Someone mentioned a woman in Aberdeenshire who buys and sells secondhand saddles and fits them? Anyone know of her/have contact details? Google is not being helpful when I don't know her name.


----------



## spookypony (21 March 2014)

Could it be Aimee Alexander?


----------



## khalswitz (21 March 2014)

spookypony said:



			Could it be Aimee Alexander?
		
Click to expand...

No. I've used Aimee before and she's fab, was talking about her when this other lady was mentioned who deals in secondhand and allows trade-ins.

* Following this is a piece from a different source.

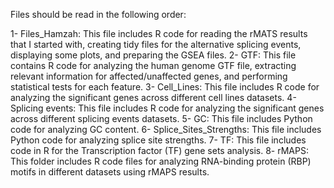 Files should be read in the following order:

1- Files_Hamzah: This file includes R code for reading the rMATS results that I started with, creating tidy files for the alternative splicing events, displaying some plots, and preparing the GSEA files. 2- GTF: This file contains R code for analyzing the human genome GTF file, extracting relevant information for affected/unaffected genes, and performing statistical tests for each feature. 3- Cell_Lines: This file includes R code for analyzing the significant genes across different cell lines datasets. 4- Splicing events: This file includes R code for analyzing the significant genes across different splicing events datasets. 5- GC: This file includes Python code for analyzing GC content. 6- Splice_Sites_Strengths: This file includes Python code for analyzing splice site strengths. 7- TF: This file includes code in R for the Transcription factor (TF) gene sets analysis. 8- rMAPS: This folder includes R code files for analyzing RNA-binding protein (RBP) motifs in different datasets using rMAPS results.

Was interested to see what she was like as apparently she's more local to me than Aimee.


----------



## nevis (22 March 2014)

It might be Caroline Thow at Blackburn?  I don't have any contacts details but I think she is on Facebook?


----------



## khalswitz (22 March 2014)

nevis said:



			It might be Caroline Thow at Blackburn?  I don't have any contacts details but I think she is on Facebook?
		
Click to expand...

I'll take a look, thanks


----------



## MagicMelon (26 March 2014)

I've just had Anne Scott out, she's from Dufftown I think. She's on facebook. She has second hand ones. I've just sold a saddle to the owner of Ardmeddan at Old Meldrum who now stocks heaps of second hand saddles which you can go and try out (she doesn't fit them).


----------



## khalswitz (26 March 2014)

MagicMelon said:



			I've just had Anne Scott out, she's from Dufftown I think. She's on facebook. She has second hand ones. I've just sold a saddle to the owner of Ardmeddan at Old Meldrum who now stocks heaps of second hand saddles which you can go and try out (she doesn't fit them).
		
Click to expand...

Ooooh, thanks for this.


----------